The increase in net debt is primarily owing to the adoption of IFRS 16 lease liabilities of R321-million, Mpact said, noting that this had resulted in a gearing ratio of 38.2%, including IFRS. The gearing ratio excluding IFRS 16 was 32.8%.
Additionally, the deteriorating market conditions resulted in an impairment of R1.3-billion comprising R549-million of goodwill and R742-million of plant and equipment, raised against the Springs and Piet Retief paper mills, as well as the trays and films business.
This non-cash charge equated to an impact of about 633.2c a share and was excluded from headline and underlying earnings a share.
Notwithstanding the impairments, these businesses remain operational, Mpact confirmed on Wednesday.
Commenting on the year ahead, Strong lamented that there was “still no indication” of any “meaningful improvement” in the South African economy, which was characterised and exacerbated by power outages implemented by State-owned power utility Eskom.
Further, the global oversupply of containerboard and cartonboard persists while Mpact expects the dynamics supporting recycled fibre availability to continue for the remainder of the year.
“We will prioritise cash preservation and mitigating the effects of the weak economy through cost savings, efficiency gains and product innovation. Mpact’s integrated business model is uniquely focused on closing the loop in paper and plastic packaging,” Strong noted.

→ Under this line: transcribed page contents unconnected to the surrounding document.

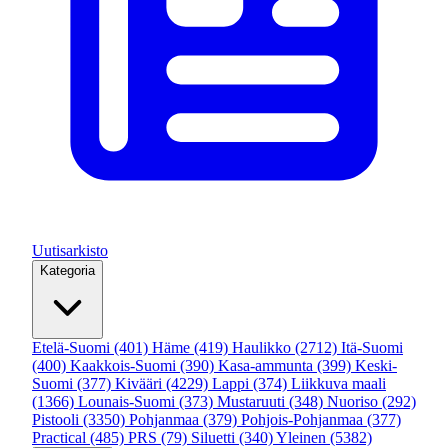
Uutisarkisto
Kategoria
Etelä-Suomi
(401)
Häme
(419)
Haulikko
(2712)
Itä-Suomi
(400)
Kaakkois-Suomi
(390)
Kasa-ammunta
(399)
Keski-
Suomi
(377)
Kivääri
(4229)
Lappi
(374)
Liikkuva maali
(1366)
Lounais-Suomi
(373)
Mustaruuti
(348)
Nuoriso
(292)
Pistooli
(3350)
Pohjanmaa
(379)
Pohjois-Pohjanmaa
(377)
Practical
(485)
PRS
(79)
Siluetti
(340)
Yleinen
(5382)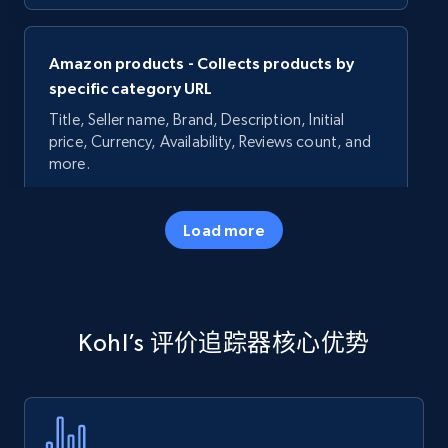
Amazon products - Collects products by
specific category URL
Title, Seller name, Brand, Description, Initial
price, Currency, Availability, Reviews count, and
more.
35.3K+
5.7K+
立即开始
Load more
Amazon products - Collects products by
Kohl’s 评价追踪器核心优势
specific keywords
Title, Seller name, Brand, Description, Initial
price, Currency, Availability, Reviews count, and
more.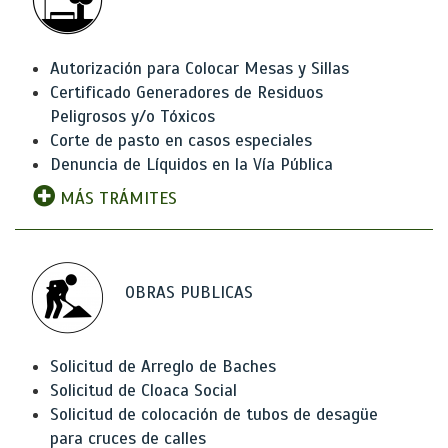
Autorización para Colocar Mesas y Sillas
Certificado Generadores de Residuos
Peligrosos y/o Tóxicos
Corte de pasto en casos especiales
Denuncia de Líquidos en la Vía Pública
MÁS TRÁMITES
OBRAS PUBLICAS
Solicitud de Arreglo de Baches
Solicitud de Cloaca Social
Solicitud de colocación de tubos de desagüe
para cruces de calles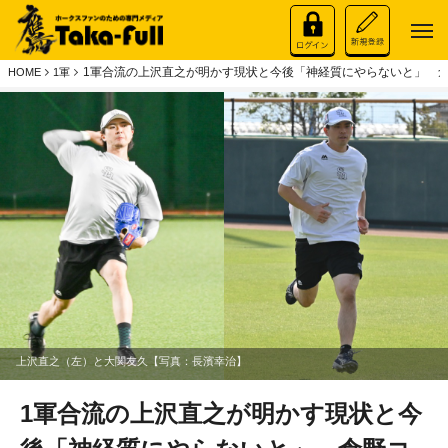
1軍合流の上沢直之が明かす現状と今後「神経質にやらないと」 
HOME
1軍
上沢直之（左）と大関友久【写真：長濱幸治】
1軍合流の上沢直之が明かす現状と今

With regard to paper recycling, Strong told Engineering News that Mpact’s withdrawal from collecting paper recyclables from households last year had indeed opened an opportunity for small- and medium-size enterprises to enter the separation at source sector.
However, he emphasised that support from local government was critical. Municipalities would need to mandate separation at source and facilitate the process in terms of making it compulsory, Strong added.
This, he explained, was owing to participation rates being very low.
Speaking from Mpact’s 30 years of experience in this field, Strong said that participation levels were, on average, about 5%. In the “best areas”, participation rates would go as high as 12% – meaning that only 12 out of every 100 households would participate or assist with separation of recyclables at source.
Strong said the endeavour would not be profitable until local government mandates separation at source.